E così, il segretario della Cgil ha evidenziato l’assenza della sinistra italiana su questioni fondamentali, che implicano il rapporto con la sua base tradizionale di tipo popolare, che rischia sempre più di essere abbacinata dalle sirene populiste.

Insomma, un’iniziativa non solo sindacale ma anche politica, che sembra riprendere quella sviluppata al tempo della leadership della Fiom, la “coalizione sociale”, e che ha fatto scrivere di un ritorno, da parte dei custodi di un Pd tecnocratico e blairista, al pansindacalismo degli anni ’70, il modello sindacale cioè, che in autonomia dai partiti è direttamente impegnato, anche attraverso il conflitto, a correggere le asimmetrie provocate dal mercato, e che fu sostenuto, in particolare in quegli anni, dai leader della Federazione unitaria dei metalmeccanici, Bruno Trentin, Pierre Carniti e Giorgio Benvenuto.

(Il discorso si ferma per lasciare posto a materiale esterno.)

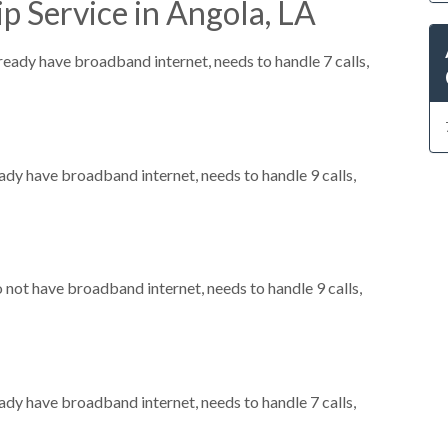
p Service in Angola, LA
lready have broadband internet, needs to handle 7 calls,
eady have broadband internet, needs to handle 9 calls,
o not have broadband internet, needs to handle 9 calls,
eady have broadband internet, needs to handle 7 calls,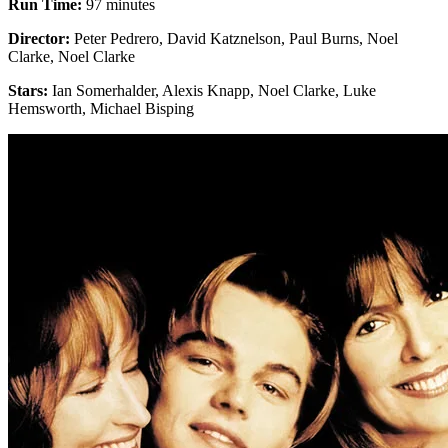
Run Time:
97 minutes
Director:
Peter Pedrero, David Katznelson, Paul Burns, Noel
Clarke, Noel Clarke
Stars:
Ian Somerhalder, Alexis Knapp, Noel Clarke, Luke
Hemsworth, Michael Bisping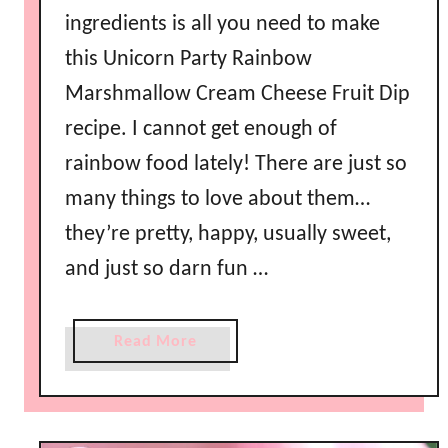
ingredients is all you need to make
this Unicorn Party Rainbow
Marshmallow Cream Cheese Fruit Dip
recipe. I cannot get enough of
rainbow food lately! There are just so
many things to love about them…
they’re pretty, happy, usually sweet,
and just so darn fun …
a
Read More
b
o
u
t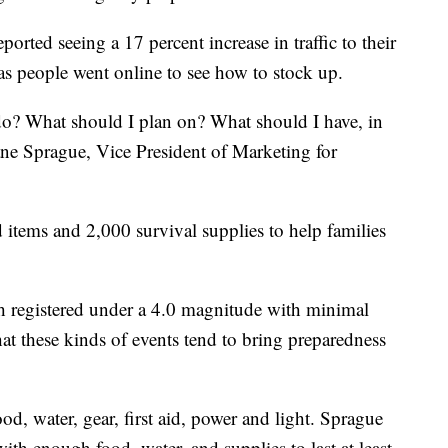
ported seeing a 17 percent increase in traffic to their
 as people went online to see how to stock up.
o? What should I plan on? What should I have, in
uane Sprague, Vice President of Marketing for
 items and 2,000 survival supplies to help families
h registered under a 4.0 magnitude with minimal
at these kinds of events tend to bring preparedness
ood, water, gear, first aid, power and light. Sprague
h enough food, water, and supplies to last at least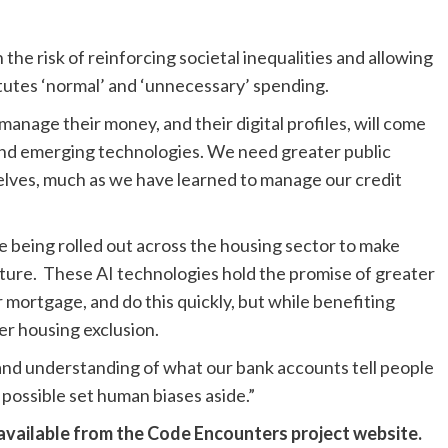
 the risk of reinforcing societal inequalities and allowing
tutes ‘normal’ and ‘unnecessary’ spending.
nage their money, and their digital profiles, will come
nd emerging technologies. We need greater public
elves, much as we have learned to manage our credit
re being rolled out across the housing sector to make
ture. These AI technologies hold the promise of greater
 mortgage, and do this quickly, but while benefiting
ter housing exclusion.
and understanding of what our bank accounts tell people
possible set human biases aside.”
 available from the
Code Encounters project website
.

In verità, le rivendicazioni del segretario della Cgil riecheggiano non il pansindacalismo, ma alcune tendenze della tradizione del riformismo sociale.

Si deve ricordare che nell’Inghilterra di fine ‘800 le Trade Unions, per sostenere le proprie richieste in favore di una legislazione sociale, promossero la nascita del Labour Party, a lungo “cinghia di trasmissione” riformista del sindacato, ribaltando il modello di rapporti tra il partito e il sindacalismo operaio di ispirazione leninista. E in Italia, il leader della prefascista Confederazione Generale del Lavoro (Cgdl) Rinaldo Rigola, pur vicino alle posizioni del leader del riformismo socialista italiano Filippo Turati, sostenne l’ipotesi di un “partito del lavoro”, poi ripresa nel dopoguerra dal primo segretario della Uil Italo Viglianesi (non senza polemiche con la stessa socialdemocrazia di Giuseppe Saragat, con cui l’Unione del Lavoro era collegata sul piano politico).

L’iniziativa di Landini sembra volere colmare il deficit sulla grande questione sociale da parte del Pd, riproponendo il modello del sindacato “soggetto politico”, che si confronta direttamente con le istituzioni e i partiti non solo sugli interessi dei lavoratori e dei pensionati ma anche sull’assetto complessivo della società, oltre la concertazione su cui insistono invece Cisl e Uil, e che ha portato riscontri in un’area importante del sindacalismo autonomo, qual è quella rappresentata dalla Confial di Benedetto Di Iacovo e dalla Confsal di Raffaele Margiotta, che hanno espresso solo alla Cgil l’adesione alla manifestazione del 16 ottobre.  

I prossimi mesi saranno decisivi per comprendere se la strategia di Landini è solo “tattica”, per coprire la regressione sui temi sociali della sinistra, oppure se “strategica” con un nuovo protagonista nello scacchiere politico italiano.